*Problem statement*
Please return each line in the listing below that contains the string "offsetDistance", with case counting.

*Provided entries*
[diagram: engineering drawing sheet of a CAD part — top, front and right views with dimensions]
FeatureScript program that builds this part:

--

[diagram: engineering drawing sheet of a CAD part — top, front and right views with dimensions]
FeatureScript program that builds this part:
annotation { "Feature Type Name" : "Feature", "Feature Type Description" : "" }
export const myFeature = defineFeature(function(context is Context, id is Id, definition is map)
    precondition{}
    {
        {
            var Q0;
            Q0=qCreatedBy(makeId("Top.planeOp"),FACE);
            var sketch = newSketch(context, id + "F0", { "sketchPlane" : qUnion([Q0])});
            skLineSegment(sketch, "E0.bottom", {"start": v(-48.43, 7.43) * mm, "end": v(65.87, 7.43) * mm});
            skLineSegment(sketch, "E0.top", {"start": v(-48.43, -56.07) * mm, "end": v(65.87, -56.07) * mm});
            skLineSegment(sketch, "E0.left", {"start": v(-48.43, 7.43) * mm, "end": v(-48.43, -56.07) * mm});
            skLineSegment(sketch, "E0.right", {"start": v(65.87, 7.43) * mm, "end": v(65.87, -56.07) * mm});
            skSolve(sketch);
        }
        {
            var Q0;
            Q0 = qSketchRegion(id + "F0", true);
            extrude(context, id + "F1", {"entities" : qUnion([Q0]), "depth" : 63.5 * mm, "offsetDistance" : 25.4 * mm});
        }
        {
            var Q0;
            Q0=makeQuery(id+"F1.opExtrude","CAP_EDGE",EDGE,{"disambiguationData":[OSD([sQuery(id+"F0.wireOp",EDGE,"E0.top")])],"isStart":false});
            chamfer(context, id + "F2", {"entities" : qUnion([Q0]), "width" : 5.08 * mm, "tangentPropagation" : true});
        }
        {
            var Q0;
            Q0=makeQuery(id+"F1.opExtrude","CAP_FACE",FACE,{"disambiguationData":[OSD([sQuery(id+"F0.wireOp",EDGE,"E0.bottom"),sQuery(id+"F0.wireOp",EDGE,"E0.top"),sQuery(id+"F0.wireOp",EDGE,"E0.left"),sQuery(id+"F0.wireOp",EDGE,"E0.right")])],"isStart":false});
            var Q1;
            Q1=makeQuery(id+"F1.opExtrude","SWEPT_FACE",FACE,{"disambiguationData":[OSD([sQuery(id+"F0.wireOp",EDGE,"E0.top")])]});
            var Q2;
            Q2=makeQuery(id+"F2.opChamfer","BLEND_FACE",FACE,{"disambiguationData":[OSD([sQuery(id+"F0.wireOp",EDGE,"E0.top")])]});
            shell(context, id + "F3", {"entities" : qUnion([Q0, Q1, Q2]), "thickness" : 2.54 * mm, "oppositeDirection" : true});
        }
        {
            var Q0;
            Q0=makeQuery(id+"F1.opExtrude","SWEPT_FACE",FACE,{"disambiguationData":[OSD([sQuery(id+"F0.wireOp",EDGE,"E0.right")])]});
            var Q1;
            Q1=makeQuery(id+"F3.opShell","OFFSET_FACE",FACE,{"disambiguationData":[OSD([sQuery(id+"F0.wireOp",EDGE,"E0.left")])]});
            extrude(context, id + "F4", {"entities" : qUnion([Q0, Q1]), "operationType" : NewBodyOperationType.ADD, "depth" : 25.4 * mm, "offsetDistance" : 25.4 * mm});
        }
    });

*Output for this exercise*
            extrude(context, id + "F1", {"entities" : qUnion([Q0]), "depth" : 63.5 * mm, "offsetDistance" : 25.4 * mm});
            extrude(context, id + "F4", {"entities" : qUnion([Q0, Q1]), "operationType" : NewBodyOperationType.ADD, "depth" : 25.4 * mm, "offsetDistance" : 25.4 * mm});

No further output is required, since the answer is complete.